Geofencing let me draw a simple circle on a map, using either the Delphi Web site or the app, and Vehicle Diagnostics sent an alert whenever the car was driven outside of that range. This feature reveals the biggest use for the Vehicle Diagnostics module: keeping track of the kids.
Using the Web site, drawing the geofence was easy, but on the app it was much more difficult. That makes using the feature on the fly, such as when you've handed your keys over to a valet, impractical.
Vehicle Diagnostics also includes the option to track your car live on a map, but this feature needs to be activated on an individual basis. Such a feature is data-intensive, so I imagine Verizon doesn't want it active at all times.
The app also shows the car's current fuel level, whether the engine is running, and the battery status. This last bit of information can be useful if you've left your car at an airport and need to know if you will need a jump-start when you get back to it.

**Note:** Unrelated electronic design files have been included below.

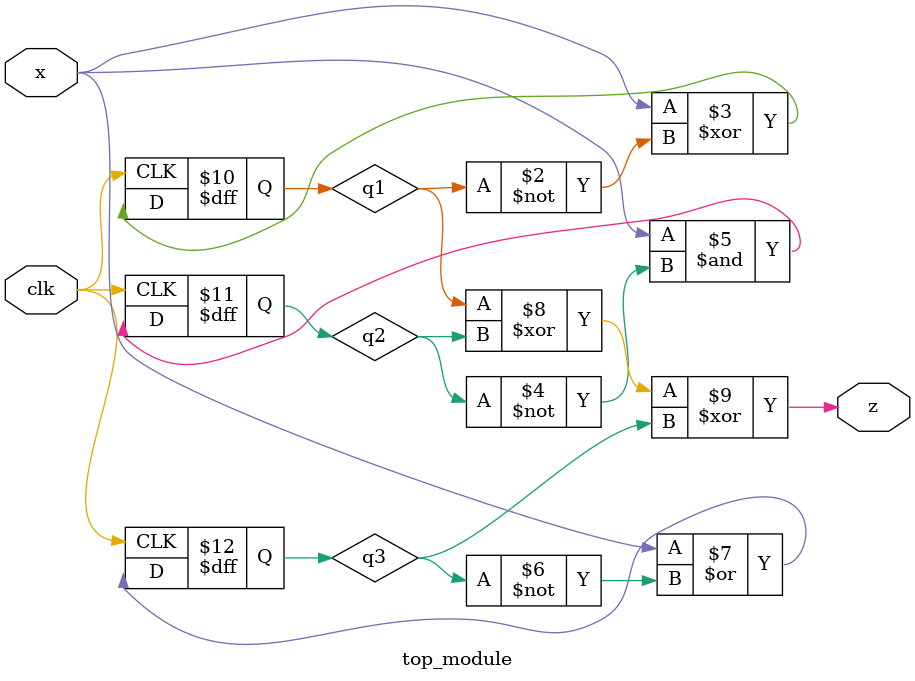
<source format=sv>
module top_module (
    input clk,
    input x,
    output z
);

reg q1, q2, q3;

always @(posedge clk) begin
    q1 <= x ^ ~q1;
    q2 <= x & ~q2;
    q3 <= x | ~q3;
end

assign z = (q1 ^ q2 ^ q3);

endmodule

</source>
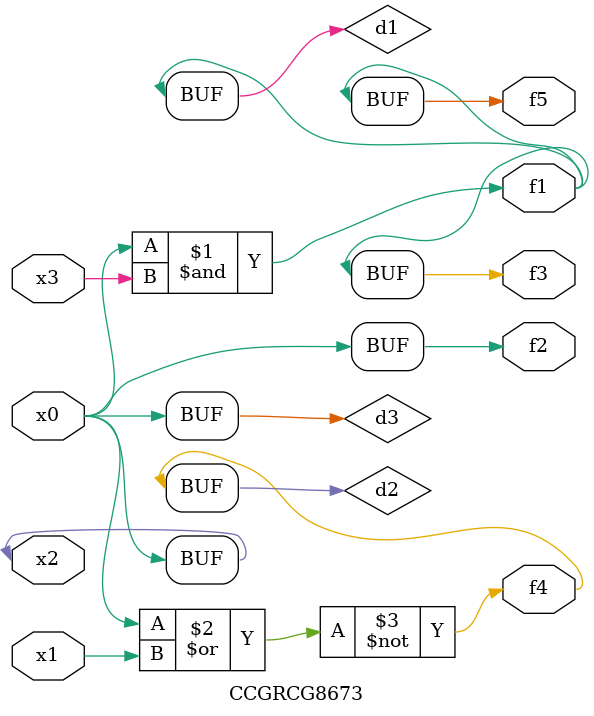
<source format=v>
module CCGRCG8673(
	input x0, x1, x2, x3,
	output f1, f2, f3, f4, f5
);

	wire d1, d2, d3;

	and (d1, x2, x3);
	nor (d2, x0, x1);
	buf (d3, x0, x2);
	assign f1 = d1;
	assign f2 = d3;
	assign f3 = d1;
	assign f4 = d2;
	assign f5 = d1;
endmodule

</source>
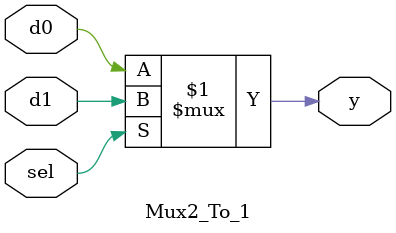
<source format=v>

	module Mux2_To_1 (
    input d0, d1, sel,
    output y
);
    assign y = sel ? d1 : d0;
endmodule  

// Test Bench //

/* 

module tb_Mux2_To_1;
    reg d0, d1, sel;
    wire y;

    Mux2_To_1 dut (.d0(d0), .d1(d1), .sel(sel), .y(y));

    initial begin
        $display
        $finish;
    end
endmodule

</source>
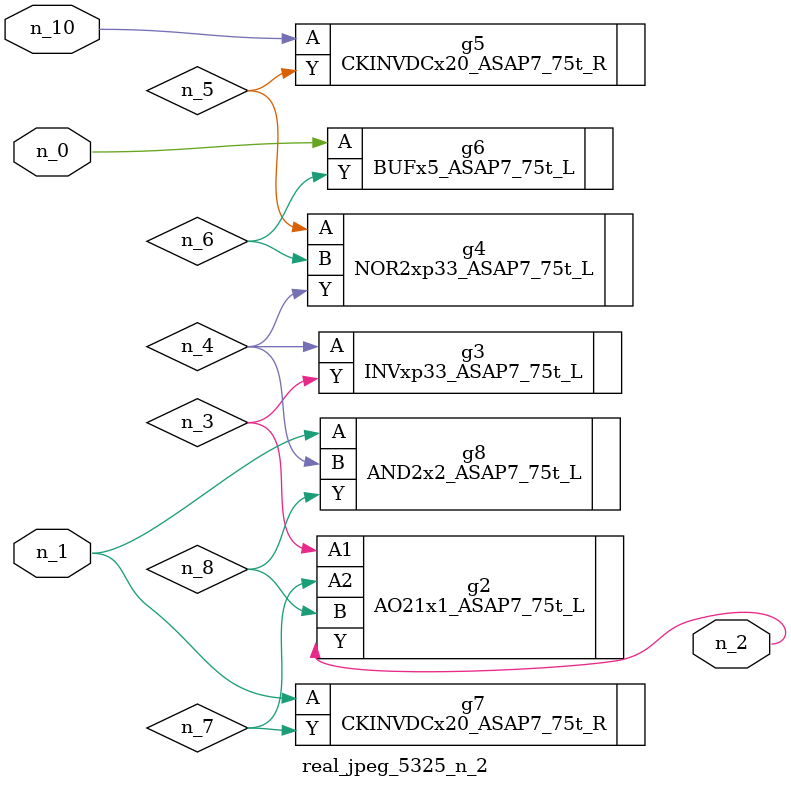
<source format=v>
module real_jpeg_5325_n_2 (n_1, n_10, n_0, n_2);

input n_1;
input n_10;
input n_0;

output n_2;

wire n_5;
wire n_4;
wire n_8;
wire n_6;
wire n_7;
wire n_3;

BUFx5_ASAP7_75t_L g6 ( 
.A(n_0),
.Y(n_6)
);

CKINVDCx20_ASAP7_75t_R g7 ( 
.A(n_1),
.Y(n_7)
);

AND2x2_ASAP7_75t_L g8 ( 
.A(n_1),
.B(n_4),
.Y(n_8)
);

AO21x1_ASAP7_75t_L g2 ( 
.A1(n_3),
.A2(n_7),
.B(n_8),
.Y(n_2)
);

INVxp33_ASAP7_75t_L g3 ( 
.A(n_4),
.Y(n_3)
);

NOR2xp33_ASAP7_75t_L g4 ( 
.A(n_5),
.B(n_6),
.Y(n_4)
);

CKINVDCx20_ASAP7_75t_R g5 ( 
.A(n_10),
.Y(n_5)
);


endmodule
</source>
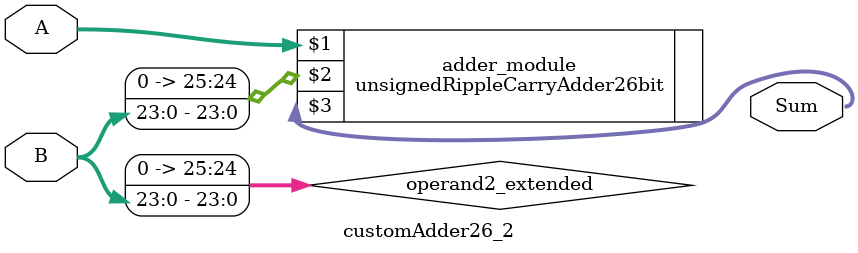
<source format=v>

module customAdder26_2(
                    input [25 : 0] A,
                    input [23 : 0] B,
                    
                    output [26 : 0] Sum
            );

    wire [25 : 0] operand2_extended;
    
    assign operand2_extended =  {2'b0, B};
    
    unsignedRippleCarryAdder26bit adder_module(
        A,
        operand2_extended,
        Sum
    );
    
endmodule
        
</source>
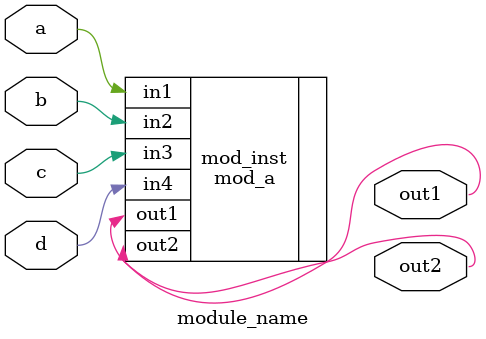
<source format=sv>
module module_name 
(
  input a, 
  input b, 
  input c,
  input d,
  output out1,
  output out2
);

  mod_a mod_inst
  (
    .in1(a),
    .in2(b),
    .in3(c),
    .in4(d),
    .out1(out1),
    .out2(out2)
  );

endmodule
</source>
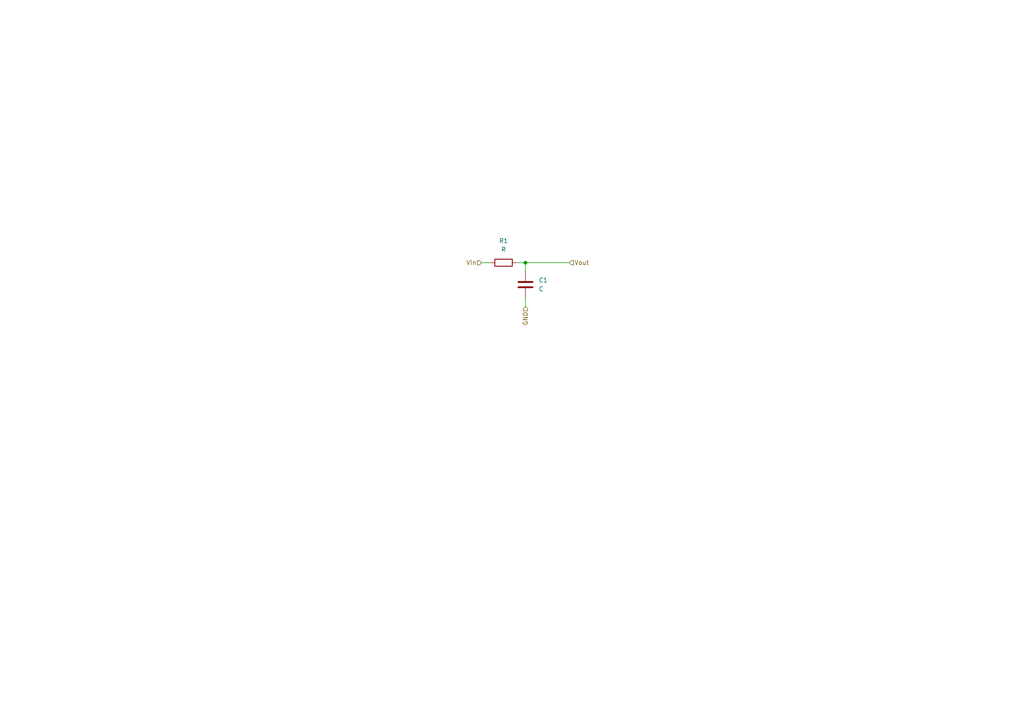
<source format=kicad_sch>
(kicad_sch
	(version 20250114)
	(generator "eeschema")
	(generator_version "9.0")
	(uuid "3cc8ea43-d255-4f42-bfa7-b36af2da9d12")
	(paper "A4")
	
	(junction
		(at 152.4 76.2)
		(diameter 0)
		(color 0 0 0 0)
		(uuid "3a0498e7-54e2-4497-a385-66704e454b29")
	)
	(wire
		(pts
			(xy 152.4 86.36) (xy 152.4 88.9)
		)
		(stroke
			(width 0)
			(type default)
		)
		(uuid "46d3d8a0-4837-4b77-8a97-c250b22a5b8a")
	)
	(wire
		(pts
			(xy 152.4 76.2) (xy 165.1 76.2)
		)
		(stroke
			(width 0)
			(type default)
		)
		(uuid "56157e05-f83a-4cb1-9a8c-5d05c397bf75")
	)
	(wire
		(pts
			(xy 139.7 76.2) (xy 142.24 76.2)
		)
		(stroke
			(width 0)
			(type default)
		)
		(uuid "74e22ad4-c7c1-4183-8066-2cb6602c3073")
	)
	(wire
		(pts
			(xy 152.4 76.2) (xy 152.4 78.74)
		)
		(stroke
			(width 0)
			(type default)
		)
		(uuid "b243a3e9-2966-430b-b893-ed32c7cade0d")
	)
	(wire
		(pts
			(xy 149.86 76.2) (xy 152.4 76.2)
		)
		(stroke
			(width 0)
			(type default)
		)
		(uuid "d930fbac-8737-41fb-abfe-7a5898da4636")
	)
	(hierarchical_label "GND"
		(shape input)
		(at 152.4 88.9 270)
		(effects
			(font
				(size 1.27 1.27)
			)
			(justify right)
		)
		(uuid "29359bc5-5cfc-415a-865d-bbc8320717f8")
	)
	(hierarchical_label "Vin"
		(shape input)
		(at 139.7 76.2 180)
		(effects
			(font
				(size 1.27 1.27)
			)
			(justify right)
		)
		(uuid "89f497db-2564-4f33-817b-a691bf43f453")
	)
	(hierarchical_label "Vout"
		(shape input)
		(at 165.1 76.2 0)
		(effects
			(font
				(size 1.27 1.27)
			)
			(justify left)
		)
		(uuid "e3cf81d5-42f9-40b5-88f7-85beb3be1ae1")
	)
	(symbol
		(lib_id "Device:C")
		(at 152.4 82.55 0)
		(unit 1)
		(exclude_from_sim no)
		(in_bom yes)
		(on_board yes)
		(dnp no)
		(fields_autoplaced yes)
		(uuid "3f04f216-6296-42ea-9d39-dc4d51366e2e")
		(property "Reference" "C1"
			(at 156.21 81.2799 0)
			(effects
				(font
					(size 1.27 1.27)
				)
				(justify left)
			)
		)
		(property "Value" "C"
			(at 156.21 83.8199 0)
			(effects
				(font
					(size 1.27 1.27)
				)
				(justify left)
			)
		)
		(property "Footprint" "Capacitor_SMD:CP_Elec_3x5.3"
			(at 153.3652 86.36 0)
			(effects
				(font
					(size 1.27 1.27)
				)
				(hide yes)
			)
		)
		(property "Datasheet" "~"
			(at 152.4 82.55 0)
			(effects
				(font
					(size 1.27 1.27)
				)
				(hide yes)
			)
		)
		(property "Description" "Unpolarized capacitor"
			(at 152.4 82.55 0)
			(effects
				(font
					(size 1.27 1.27)
				)
				(hide yes)
			)
		)
		(pin "2"
			(uuid "94b4a481-e7cf-4b7f-bf59-d0ea6dc86379")
		)
		(pin "1"
			(uuid "a1091819-928f-40af-a56f-c830d213e437")
		)
		(instances
			(project ""
				(path "/eb20fb8b-6e33-462b-9505-401dab49dd09/63552873-13f5-4662-99b3-658344f76857"
					(reference "C1")
					(unit 1)
				)
			)
		)
	)
	(symbol
		(lib_id "Device:R")
		(at 146.05 76.2 90)
		(unit 1)
		(exclude_from_sim no)
		(in_bom yes)
		(on_board yes)
		(dnp no)
		(fields_autoplaced yes)
		(uuid "4aaa723d-e426-406e-b1f3-d0b6112206a1")
		(property "Reference" "R1"
			(at 146.05 69.85 90)
			(effects
				(font
					(size 1.27 1.27)
				)
			)
		)
		(property "Value" "R"
			(at 146.05 72.39 90)
			(effects
				(font
					(size 1.27 1.27)
				)
			)
		)
		(property "Footprint" "Resistor_SMD:R_0201_0603Metric_Pad0.64x0.40mm_HandSolder"
			(at 146.05 77.978 90)
			(effects
				(font
					(size 1.27 1.27)
				)
				(hide yes)
			)
		)
		(property "Datasheet" "~"
			(at 146.05 76.2 0)
			(effects
				(font
					(size 1.27 1.27)
				)
				(hide yes)
			)
		)
		(property "Description" "Resistor"
			(at 146.05 76.2 0)
			(effects
				(font
					(size 1.27 1.27)
				)
				(hide yes)
			)
		)
		(pin "1"
			(uuid "07e59874-beee-401e-b5b6-2dc89a2efeaa")
		)
		(pin "2"
			(uuid "4e7d2f33-7667-42f9-863f-270379e346f5")
		)
		(instances
			(project ""
				(path "/eb20fb8b-6e33-462b-9505-401dab49dd09/63552873-13f5-4662-99b3-658344f76857"
					(reference "R1")
					(unit 1)
				)
			)
		)
	)
)

</source>
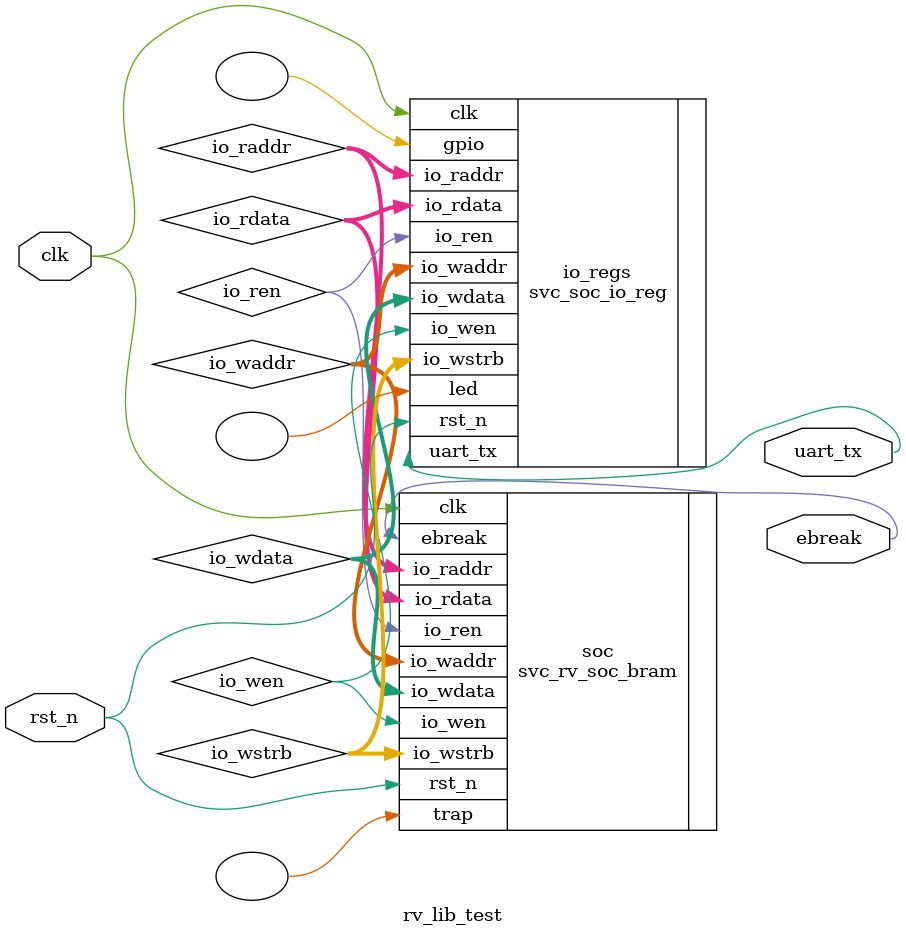
<source format=sv>
`ifndef RV_LIB_TEST_SV
`define RV_LIB_TEST_SV

`include "svc.sv"
`include "svc_rv_soc_bram.sv"
`include "svc_soc_io_reg.sv"

module rv_lib_test #(
    parameter int CLOCK_FREQ = 100_000_000,
    parameter int BAUD_RATE  = 115_200
) (
    input  logic clk,
    input  logic rst_n,
    output logic uart_tx,
    output logic ebreak
);

  //
  // SoC I/O signals
  //
  logic        io_ren;
  logic [31:0] io_raddr;
  logic [31:0] io_rdata;
  logic        io_wen;
  logic [31:0] io_waddr;
  logic [31:0] io_wdata;
  logic [ 3:0] io_wstrb;

  //
  // Instantiate RISC-V SoC with BRAM memory
  //
  svc_rv_soc_bram #(
      .XLEN       (32),
      .IMEM_DEPTH (4096),
      .DMEM_DEPTH (4096),
      .PIPELINED  (1),
      .FWD_REGFILE(1),
      .FWD        (0),
      .BPRED      (0),
      .IMEM_INIT  (".build/sw/rv32i/lib_test/lib_test.hex"),
      .DMEM_INIT  (".build/sw/rv32i/lib_test/lib_test.hex")
  ) soc (
      .clk     (clk),
      .rst_n   (rst_n),
      .io_ren  (io_ren),
      .io_raddr(io_raddr),
      .io_rdata(io_rdata),
      .io_wen  (io_wen),
      .io_waddr(io_waddr),
      .io_wdata(io_wdata),
      .io_wstrb(io_wstrb),
      .ebreak  (ebreak),
      .trap    ()
  );

  //
  // Instantiate the I/O register bank with UART
  //
  svc_soc_io_reg #(
      .CLOCK_FREQ(CLOCK_FREQ),
      .BAUD_RATE (BAUD_RATE),
      .MEM_TYPE  (1)
  ) io_regs (
      .clk     (clk),
      .rst_n   (rst_n),
      .io_wen  (io_wen),
      .io_waddr(io_waddr),
      .io_wdata(io_wdata),
      .io_wstrb(io_wstrb),
      .io_ren  (io_ren),
      .io_raddr(io_raddr),
      .io_rdata(io_rdata),
      .led     (),
      .gpio    (),
      .uart_tx (uart_tx)
  );

endmodule

`endif

</source>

Missing is any fuel consumption information. It would be useful if the Vehicle Diagnostic system included a trip computer so you could remotely monitor your gasoline usage, or check to see if the car was consuming more than it should.
The app also includes a virtual key fob feature, which you can use to lock or unlock the doors, start the engine, and honk the horn. However, it wasn't compatible with the Mini Cooper I used for testing. Delphi's car compatibility tool does a good job of showing what features work on different models.
Another limitation I found was that, for many of the features to work, the car has to be within Verizon's coverage area. That signal could not reach into CNET's basement garage, so I ended up with incomplete data when I parked the car at the office.
Cost is another negative factor. The Vehicle Diagnostics module itself only costs $249, but you will also need a Verizon data plan, which comes in at $35 per month. Current Verizon customers can add the Vehicle Diagnostics system to an existing data plan.
Single drivers likely won't find the Vehicle Diagnostics feature set compelling enough to fork over the cash, although there is some novelty in getting this data on your phone. Parents, however, will find it a worthwhile means of keeping tabs on their driving-age children.
Technically apt kids might discover the device's location and remove it for trips outside of their parents' prescribed geofence, but the slightly complicated setup procedure works in the device's favor. If a kid can't figure out how to get it running again properly, the parent will know something's up.